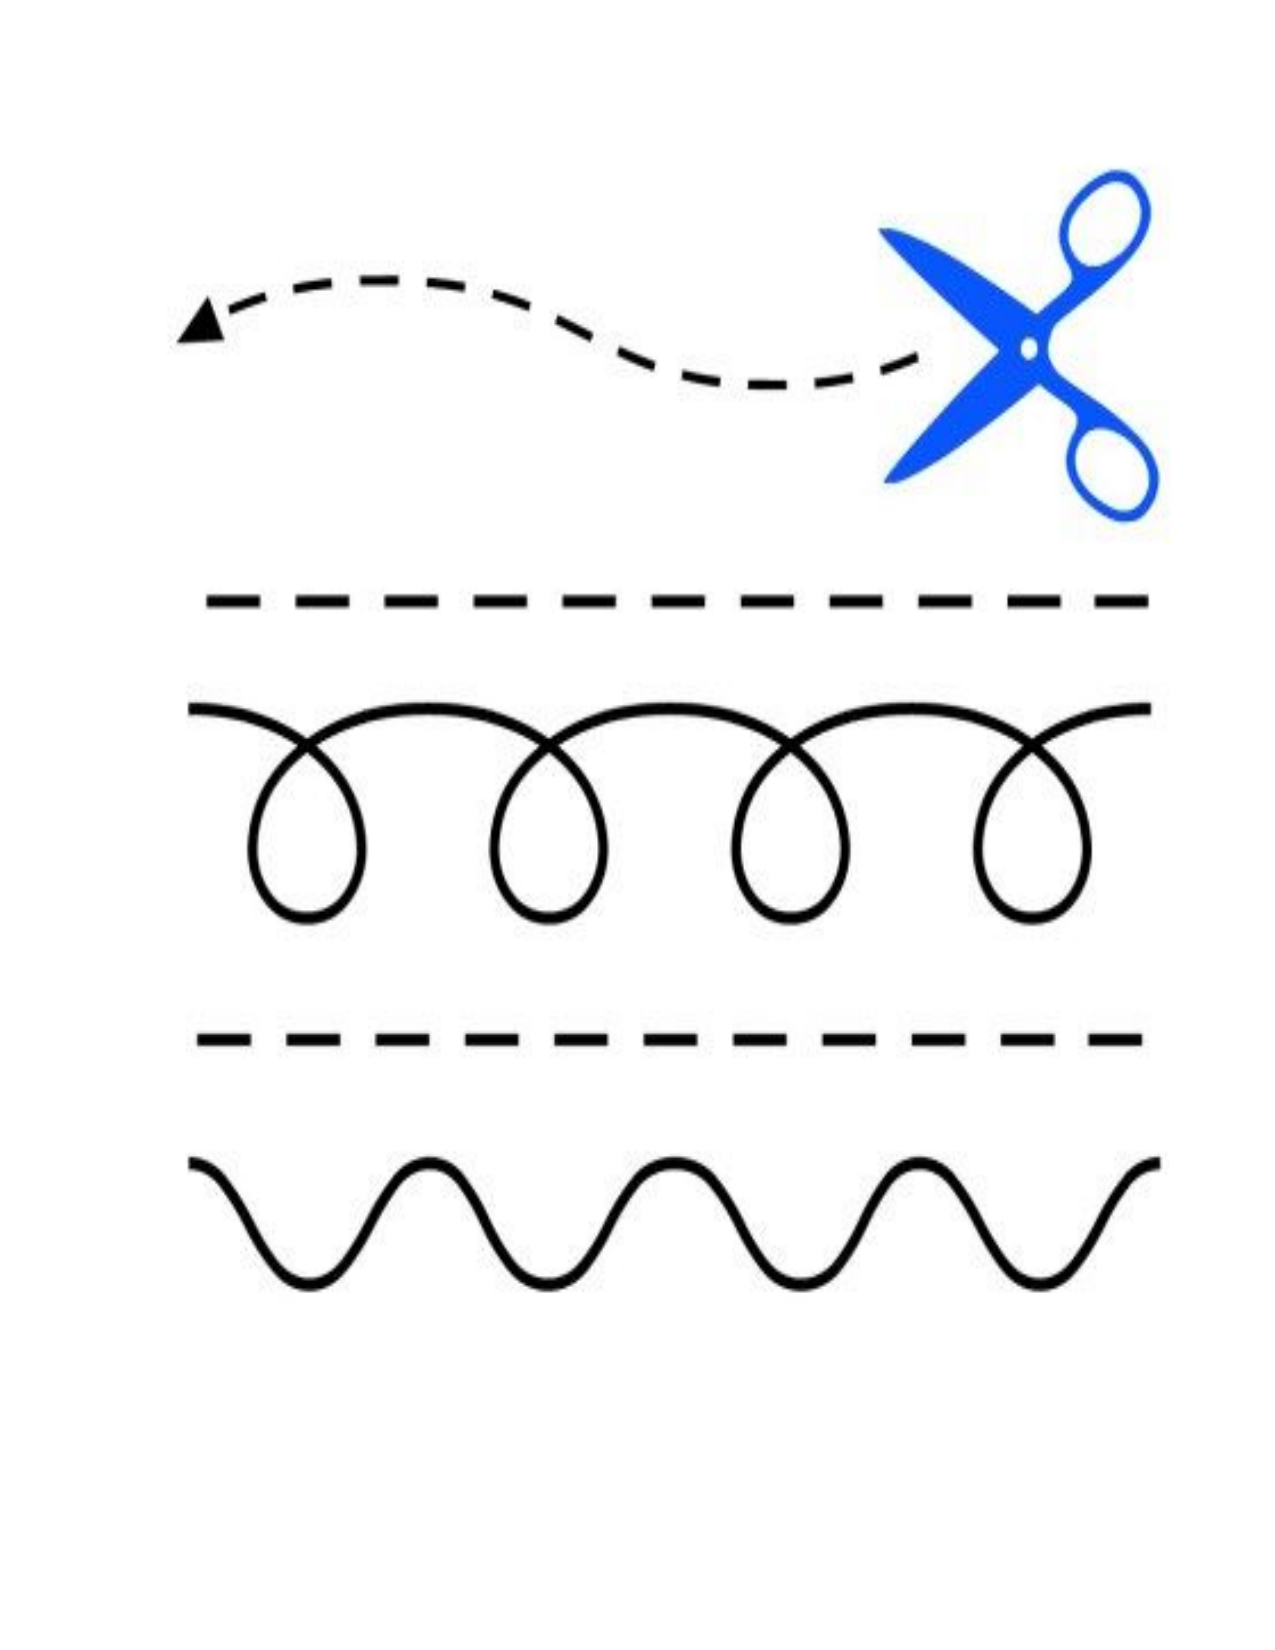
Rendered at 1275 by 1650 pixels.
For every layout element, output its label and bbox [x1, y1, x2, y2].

picture [150, 75, 1188, 1410]
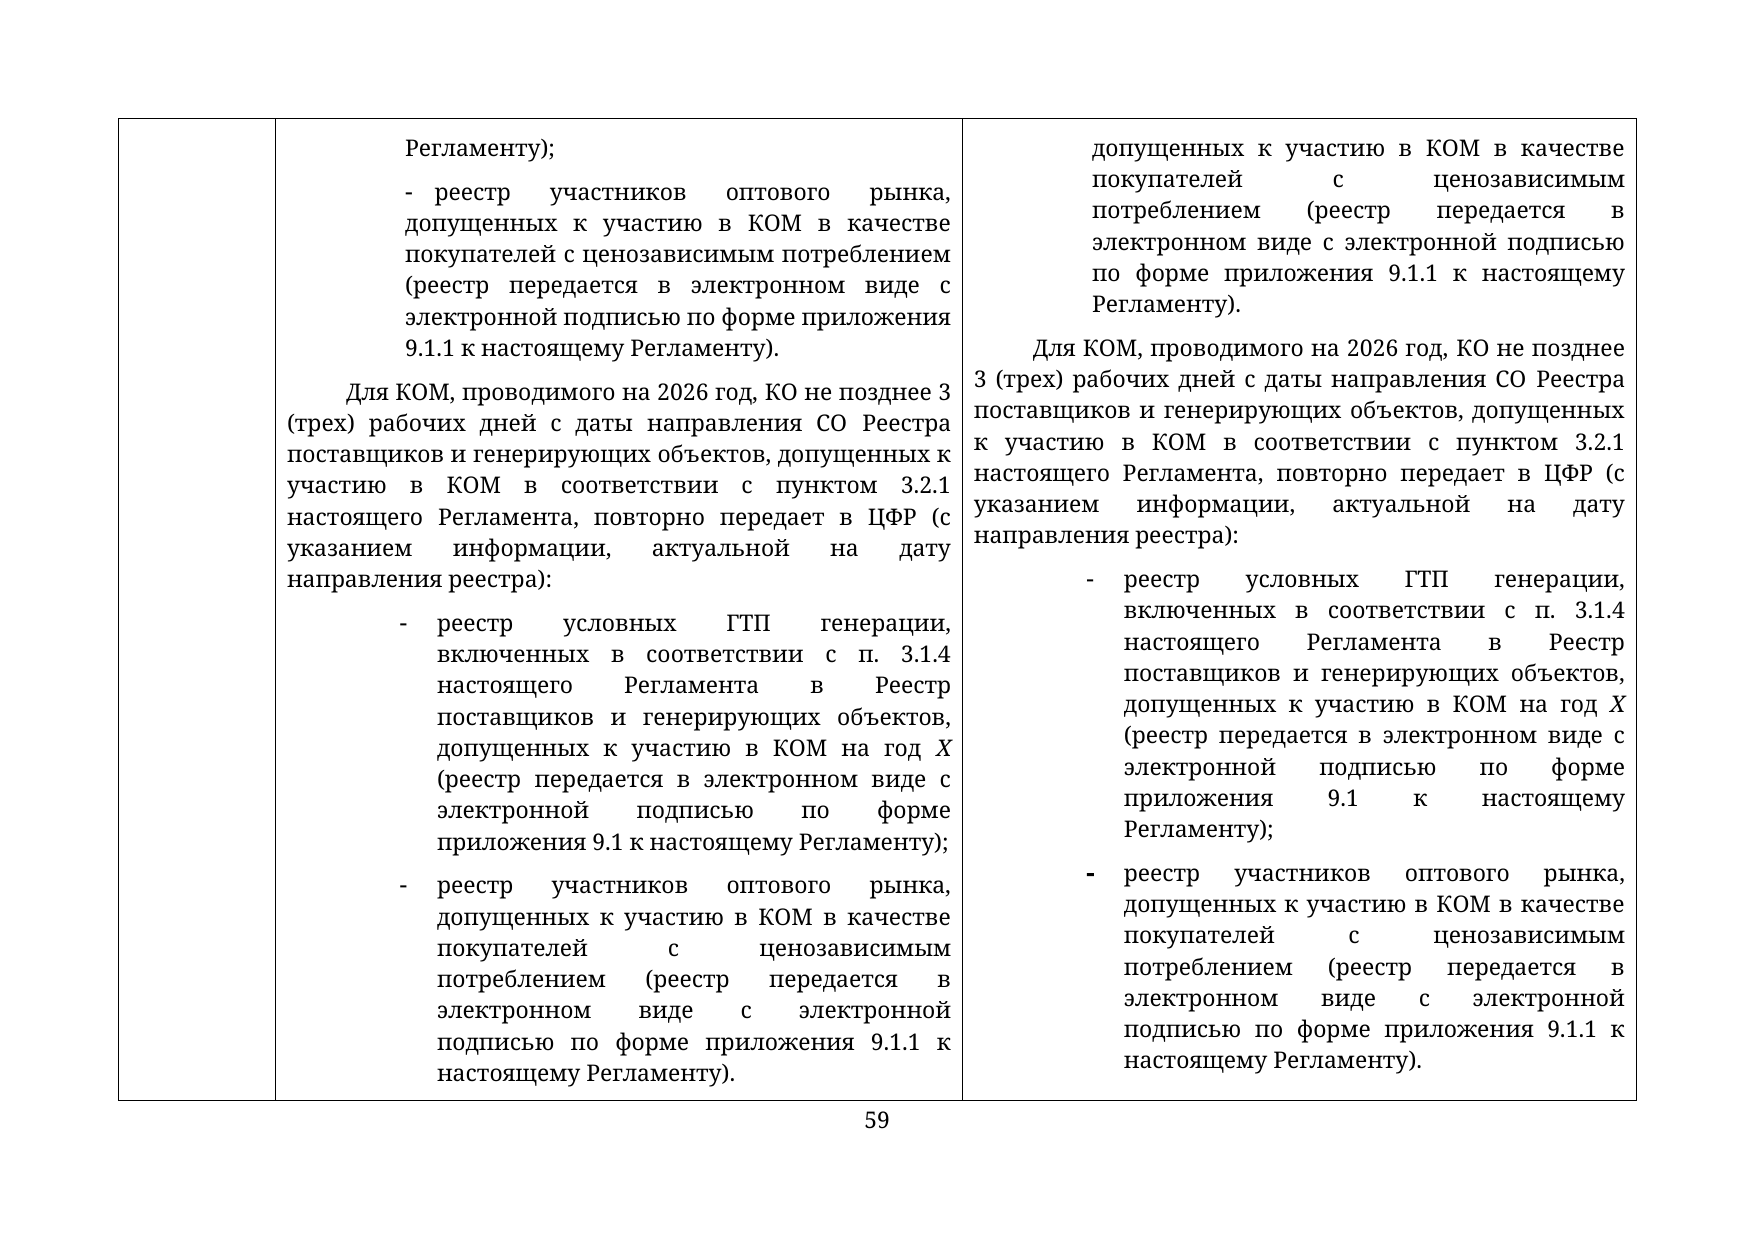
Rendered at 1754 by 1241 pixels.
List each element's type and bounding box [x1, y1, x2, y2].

table_cell [963, 119, 1636, 1100]
table_cell [119, 119, 275, 1100]
table_cell [276, 119, 962, 1100]
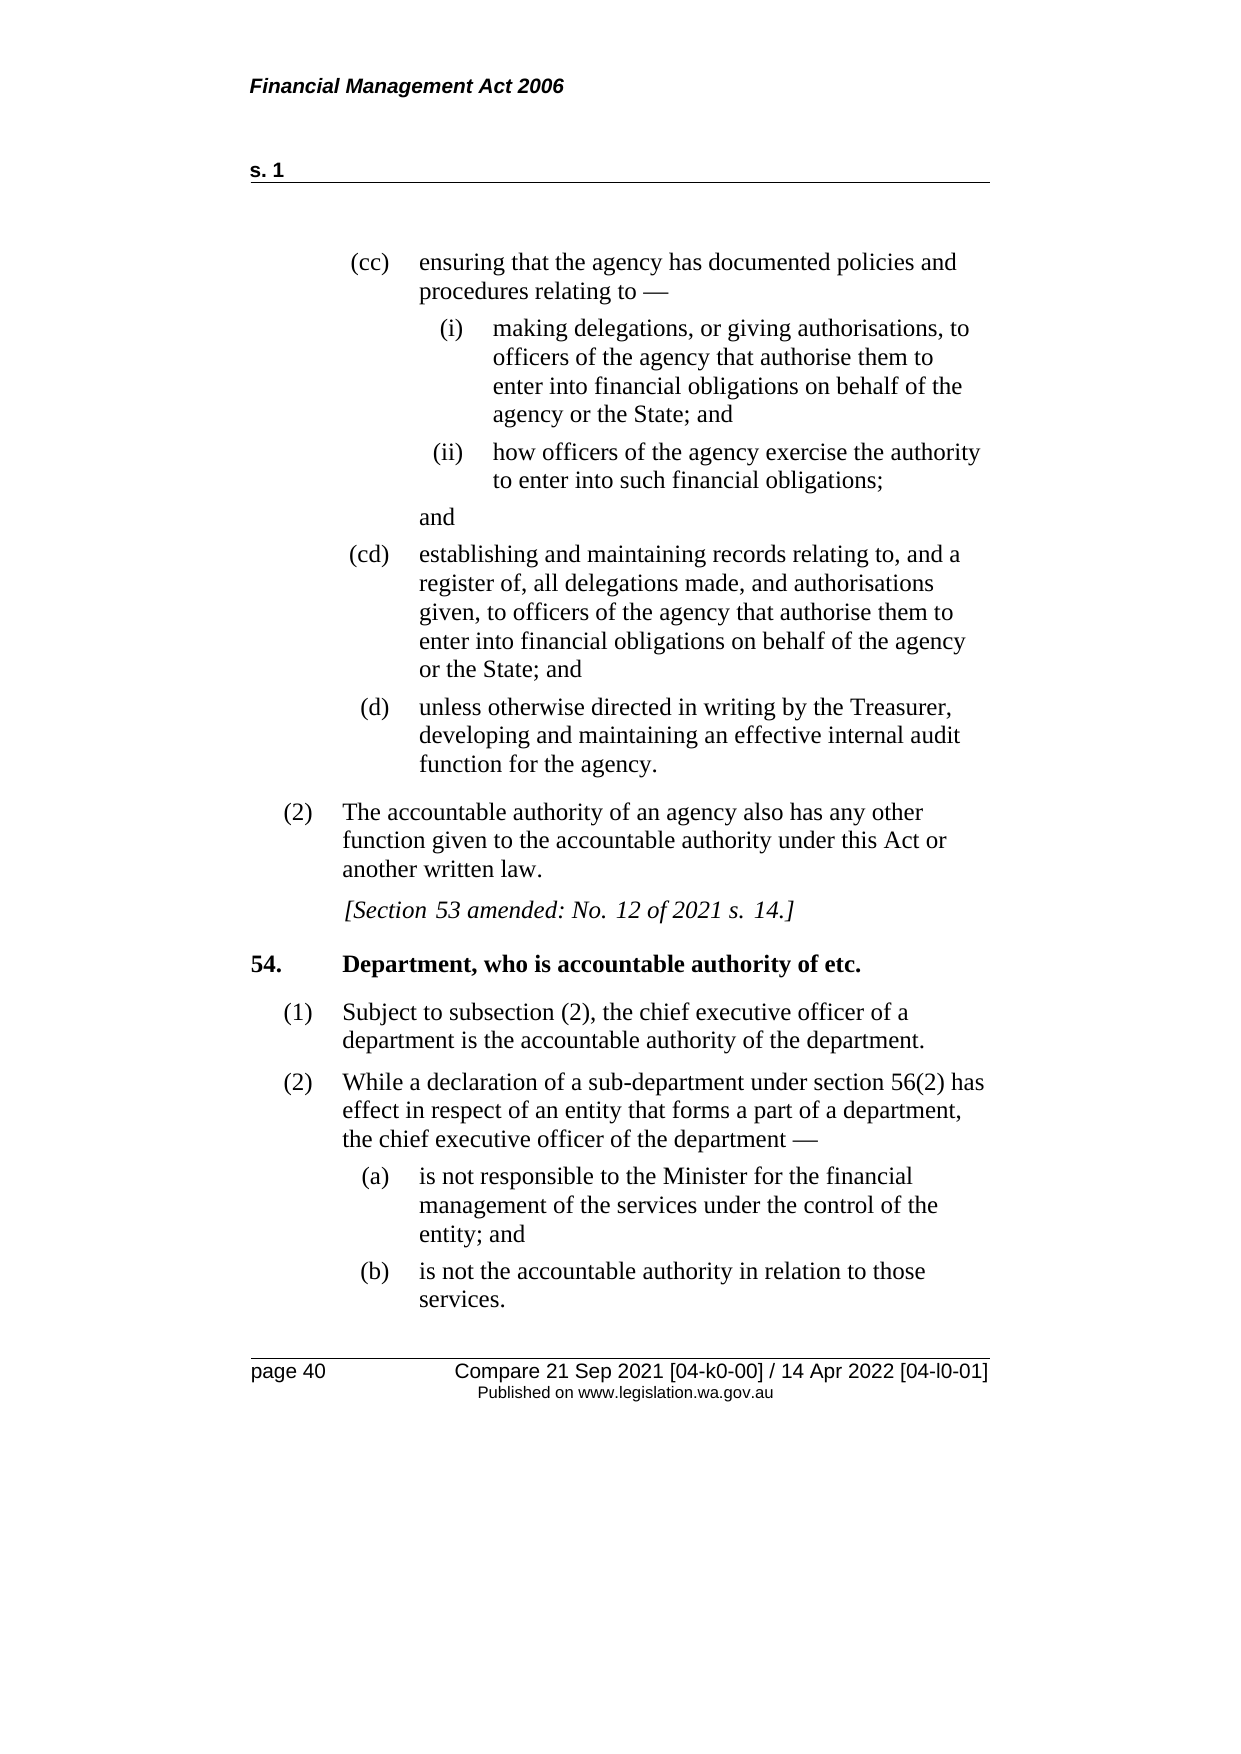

****

* PROBLEM REQUIREMENTS:
Reproduce exactly and only the lines from the "For every layout" line to the last line of the records above. Do not carry over any pictures.

* RESPONSE:
For every layout element, output its label and bbox [x1, y1, x2, y2].

picture [150, 75, 1188, 1410]
Rendered at 1754 by 1241 pixels.
List each element's type and bounding box [x1, y1, x2, y2].

table_cell [963, 119, 1636, 1100]
table_cell [119, 119, 275, 1100]
table_cell [276, 119, 962, 1100]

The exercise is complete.